== Task goal ==
Extract each record and reproduce it exactly.

== Document layout analysis data ==
####################

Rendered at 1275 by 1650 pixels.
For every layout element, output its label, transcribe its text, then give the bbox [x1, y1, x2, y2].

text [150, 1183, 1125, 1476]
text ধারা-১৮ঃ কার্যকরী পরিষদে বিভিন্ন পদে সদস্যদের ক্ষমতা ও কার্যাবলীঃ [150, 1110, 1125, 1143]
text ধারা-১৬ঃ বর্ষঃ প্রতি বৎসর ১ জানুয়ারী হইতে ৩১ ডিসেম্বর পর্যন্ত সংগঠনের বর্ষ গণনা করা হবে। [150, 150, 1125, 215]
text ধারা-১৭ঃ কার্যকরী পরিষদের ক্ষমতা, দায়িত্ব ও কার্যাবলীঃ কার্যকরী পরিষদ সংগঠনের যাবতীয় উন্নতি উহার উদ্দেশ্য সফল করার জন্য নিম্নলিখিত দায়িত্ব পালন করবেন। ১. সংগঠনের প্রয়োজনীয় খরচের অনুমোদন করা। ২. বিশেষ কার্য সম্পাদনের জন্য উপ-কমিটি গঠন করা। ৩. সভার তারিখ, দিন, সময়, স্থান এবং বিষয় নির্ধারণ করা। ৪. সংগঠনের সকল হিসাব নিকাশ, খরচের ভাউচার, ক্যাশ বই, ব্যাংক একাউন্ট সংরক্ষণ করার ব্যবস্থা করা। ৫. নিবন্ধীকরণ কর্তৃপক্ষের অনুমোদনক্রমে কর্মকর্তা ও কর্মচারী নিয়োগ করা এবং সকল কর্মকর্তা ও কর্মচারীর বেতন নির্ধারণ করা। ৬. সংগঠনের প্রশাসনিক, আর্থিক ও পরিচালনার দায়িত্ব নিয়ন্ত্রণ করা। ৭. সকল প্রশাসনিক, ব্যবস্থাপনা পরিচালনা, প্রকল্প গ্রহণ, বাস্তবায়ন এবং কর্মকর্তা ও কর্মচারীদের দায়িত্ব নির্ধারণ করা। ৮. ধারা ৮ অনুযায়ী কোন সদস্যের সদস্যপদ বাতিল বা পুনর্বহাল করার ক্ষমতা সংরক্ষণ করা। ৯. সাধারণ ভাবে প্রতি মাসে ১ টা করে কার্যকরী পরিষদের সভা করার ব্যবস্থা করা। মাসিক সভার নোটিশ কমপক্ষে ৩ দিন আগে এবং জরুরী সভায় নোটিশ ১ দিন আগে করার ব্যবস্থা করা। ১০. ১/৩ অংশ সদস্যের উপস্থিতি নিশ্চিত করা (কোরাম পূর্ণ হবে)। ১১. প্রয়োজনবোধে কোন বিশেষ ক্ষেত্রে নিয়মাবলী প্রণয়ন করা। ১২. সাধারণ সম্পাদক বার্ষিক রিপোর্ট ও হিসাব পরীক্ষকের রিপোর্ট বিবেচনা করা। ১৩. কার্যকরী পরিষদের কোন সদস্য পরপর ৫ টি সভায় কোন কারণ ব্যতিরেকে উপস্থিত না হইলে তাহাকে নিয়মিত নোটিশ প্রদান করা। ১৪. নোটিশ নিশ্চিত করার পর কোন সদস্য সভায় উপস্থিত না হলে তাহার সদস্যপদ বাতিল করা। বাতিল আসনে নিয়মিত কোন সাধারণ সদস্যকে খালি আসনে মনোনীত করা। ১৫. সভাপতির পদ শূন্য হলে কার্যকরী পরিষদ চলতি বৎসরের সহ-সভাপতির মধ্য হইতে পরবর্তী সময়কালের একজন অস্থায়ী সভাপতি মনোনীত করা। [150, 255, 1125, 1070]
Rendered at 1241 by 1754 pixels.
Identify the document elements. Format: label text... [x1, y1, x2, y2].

####################

== Your response ==
Rendered at 1275 by 1650 pixels.
For every layout element, output its label, transcribe its text, then give the bbox [x1, y1, x2, y2].

text [150, 1183, 1125, 1476]
text ধারা-১৮ঃ কার্যকরী পরিষদে বিভিন্ন পদে সদস্যদের ক্ষমতা ও কার্যাবলীঃ [150, 1110, 1125, 1143]
text ধারা-১৬ঃ বর্ষঃ প্রতি বৎসর ১ জানুয়ারী হইতে ৩১ ডিসেম্বর পর্যন্ত সংগঠনের বর্ষ গণনা করা হবে। [150, 150, 1125, 215]
text ধারা-১৭ঃ কার্যকরী পরিষদের ক্ষমতা, দায়িত্ব ও কার্যাবলীঃ কার্যকরী পরিষদ সংগঠনের যাবতীয় উন্নতি উহার উদ্দেশ্য সফল করার জন্য নিম্নলিখিত দায়িত্ব পালন করবেন। ১. সংগঠনের প্রয়োজনীয় খরচের অনুমোদন করা। ২. বিশেষ কার্য সম্পাদনের জন্য উপ-কমিটি গঠন করা। ৩. সভার তারিখ, দিন, সময়, স্থান এবং বিষয় নির্ধারণ করা। ৪. সংগঠনের সকল হিসাব নিকাশ, খরচের ভাউচার, ক্যাশ বই, ব্যাংক একাউন্ট সংরক্ষণ করার ব্যবস্থা করা। ৫. নিবন্ধীকরণ কর্তৃপক্ষের অনুমোদনক্রমে কর্মকর্তা ও কর্মচারী নিয়োগ করা এবং সকল কর্মকর্তা ও কর্মচারীর বেতন নির্ধারণ করা। ৬. সংগঠনের প্রশাসনিক, আর্থিক ও পরিচালনার দায়িত্ব নিয়ন্ত্রণ করা। ৭. সকল প্রশাসনিক, ব্যবস্থাপনা পরিচালনা, প্রকল্প গ্রহণ, বাস্তবায়ন এবং কর্মকর্তা ও কর্মচারীদের দায়িত্ব নির্ধারণ করা। ৮. ধারা ৮ অনুযায়ী কোন সদস্যের সদস্যপদ বাতিল বা পুনর্বহাল করার ক্ষমতা সংরক্ষণ করা। ৯. সাধারণ ভাবে প্রতি মাসে ১ টা করে কার্যকরী পরিষদের সভা করার ব্যবস্থা করা। মাসিক সভার নোটিশ কমপক্ষে ৩ দিন আগে এবং জরুরী সভায় নোটিশ ১ দিন আগে করার ব্যবস্থা করা। ১০. ১/৩ অংশ সদস্যের উপস্থিতি নিশ্চিত করা (কোরাম পূর্ণ হবে)। ১১. প্রয়োজনবোধে কোন বিশেষ ক্ষেত্রে নিয়মাবলী প্রণয়ন করা। ১২. সাধারণ সম্পাদক বার্ষিক রিপোর্ট ও হিসাব পরীক্ষকের রিপোর্ট বিবেচনা করা। ১৩. কার্যকরী পরিষদের কোন সদস্য পরপর ৫ টি সভায় কোন কারণ ব্যতিরেকে উপস্থিত না হইলে তাহাকে নিয়মিত নোটিশ প্রদান করা। ১৪. নোটিশ নিশ্চিত করার পর কোন সদস্য সভায় উপস্থিত না হলে তাহার সদস্যপদ বাতিল করা। বাতিল আসনে নিয়মিত কোন সাধারণ সদস্যকে খালি আসনে মনোনীত করা। ১৫. সভাপতির পদ শূন্য হলে কার্যকরী পরিষদ চলতি বৎসরের সহ-সভাপতির মধ্য হইতে পরবর্তী সময়কালের একজন অস্থায়ী সভাপতি মনোনীত করা। [150, 255, 1125, 1070]
Rendered at 1241 by 1754 pixels.
Identify the document elements. Format: label text... [x1, y1, x2, y2].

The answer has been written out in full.